FVL conference: OEMs with US capacity and flexibility best placed ahead of any Nafta changes10 March 2017 | Gareth Tredway
Carmakers with excess US capacity, or those that haven’t yet put significant investments into Mexico are best placed ahead of negotiations between the trading partners in the North American Free Trade Agreement (Nafta).
This is according to Brandon Mason, global automotive director at PwC, who highlighted a $60 billion trade imbalance with Mexico as the motivation behind the Trump administration’s call for renegotiation of the trade agreement.
Speaking at the Finished Vehicle Logistics North America conference this week, Mason (pictured, left) pointed out that production growth is set to continue in Mexico, with PwC forecasting a rise from 3.5m units a year to 4.8m units by 2023.
“So still very, very strong growth and that is basically on the back of five or six new assembly plants that have been announced that are opening up over the next several years,” said Mason.
Over the same period the US is expected to grow production by about 1.2m units and Canada is set to fall.
“Although we don’t have any plant closures scheduled in Canada right now, they are losing several key, high volume products and that is where you see the decline,” said Mason.
Among the measures threatened by the US to rebalance the deficit are border tariffs on imports or possible a possible ‘border adjustment tax’ that would penalise imports.
The automotive industry is directly in the firing line, with any tariffs likely to put pressure on the intricate supply chain across North America. At the finished vehicles level alone, around 2.3m vehicles were exported from Mexico to the US and Canada last year.
With the precise intentions of the Trump administration currently unclear, let alone the outcome, Mason said that the situation warranted a “wait and see” approach.

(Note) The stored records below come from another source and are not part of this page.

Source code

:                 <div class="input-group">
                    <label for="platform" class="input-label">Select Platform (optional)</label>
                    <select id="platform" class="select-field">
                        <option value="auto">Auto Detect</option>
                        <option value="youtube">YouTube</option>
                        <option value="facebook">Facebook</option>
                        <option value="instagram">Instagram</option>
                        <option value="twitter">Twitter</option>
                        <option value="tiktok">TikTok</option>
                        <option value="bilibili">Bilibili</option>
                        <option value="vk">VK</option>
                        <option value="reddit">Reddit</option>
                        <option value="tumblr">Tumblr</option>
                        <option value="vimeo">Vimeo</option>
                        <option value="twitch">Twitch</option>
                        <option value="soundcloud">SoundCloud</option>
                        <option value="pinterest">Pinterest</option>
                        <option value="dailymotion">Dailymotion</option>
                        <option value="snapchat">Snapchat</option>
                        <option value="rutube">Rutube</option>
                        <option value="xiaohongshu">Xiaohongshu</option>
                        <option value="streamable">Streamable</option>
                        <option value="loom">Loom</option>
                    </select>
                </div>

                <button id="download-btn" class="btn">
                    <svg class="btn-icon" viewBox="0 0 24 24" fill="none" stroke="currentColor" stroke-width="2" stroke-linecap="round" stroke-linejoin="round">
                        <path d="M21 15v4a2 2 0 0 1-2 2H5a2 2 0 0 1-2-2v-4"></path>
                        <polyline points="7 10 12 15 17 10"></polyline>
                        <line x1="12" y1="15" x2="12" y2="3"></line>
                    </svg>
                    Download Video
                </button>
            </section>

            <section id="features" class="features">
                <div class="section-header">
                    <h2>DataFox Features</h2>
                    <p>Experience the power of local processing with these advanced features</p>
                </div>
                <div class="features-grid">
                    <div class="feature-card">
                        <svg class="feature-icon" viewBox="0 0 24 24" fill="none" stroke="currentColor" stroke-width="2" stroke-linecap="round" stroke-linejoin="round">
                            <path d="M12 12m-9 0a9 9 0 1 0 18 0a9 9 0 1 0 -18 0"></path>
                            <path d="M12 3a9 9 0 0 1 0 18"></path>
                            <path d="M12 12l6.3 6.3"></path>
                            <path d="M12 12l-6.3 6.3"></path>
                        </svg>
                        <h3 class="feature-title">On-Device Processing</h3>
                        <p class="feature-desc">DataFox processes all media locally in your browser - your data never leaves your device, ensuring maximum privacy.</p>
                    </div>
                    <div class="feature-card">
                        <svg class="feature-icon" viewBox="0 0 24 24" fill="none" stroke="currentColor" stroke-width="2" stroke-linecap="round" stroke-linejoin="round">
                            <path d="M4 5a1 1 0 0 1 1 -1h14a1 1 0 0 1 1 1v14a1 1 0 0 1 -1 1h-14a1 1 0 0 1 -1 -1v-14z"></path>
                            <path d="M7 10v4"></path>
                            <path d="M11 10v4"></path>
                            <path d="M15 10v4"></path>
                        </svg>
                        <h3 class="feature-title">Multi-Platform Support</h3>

“However, there are a lot of industry participants that are not waiting and seeing. I would say those OEMs and suppliers that have significant capacity in the US and thus have more flexibility to perhaps move, or who haven’t invested significant dollars yet into Mexico, are probably the ones in the most advantageous position right now,” said Mason.
This week, Wilbur Ross, the US secretary of commerce said in a Bloomberg TV interview that talks to renegotiate the Nafta with Mexico and Canada would begin in the “latter part of this year”.
After taking office in January, the Trump administration has shown little signs of softening its stance to secure a better deal for the US from two decade old trade agreement. Ross said both Mexico and Canada know they “have to make concessions”.
Ross also suggested there were many changes that were being sought, including those not related to tariffs or the trade imbalance.
“There were roughly 20 chapters to the original Nafta, and there are several chapters that need to be added, because of the digital economy and other things that have developed subsequently. So there are a myriad points of discussion that will come.
“Which ones will bear the most fruit is a little bit premature to discuss, but there is a lot of meat to be dealt with,” said Ross.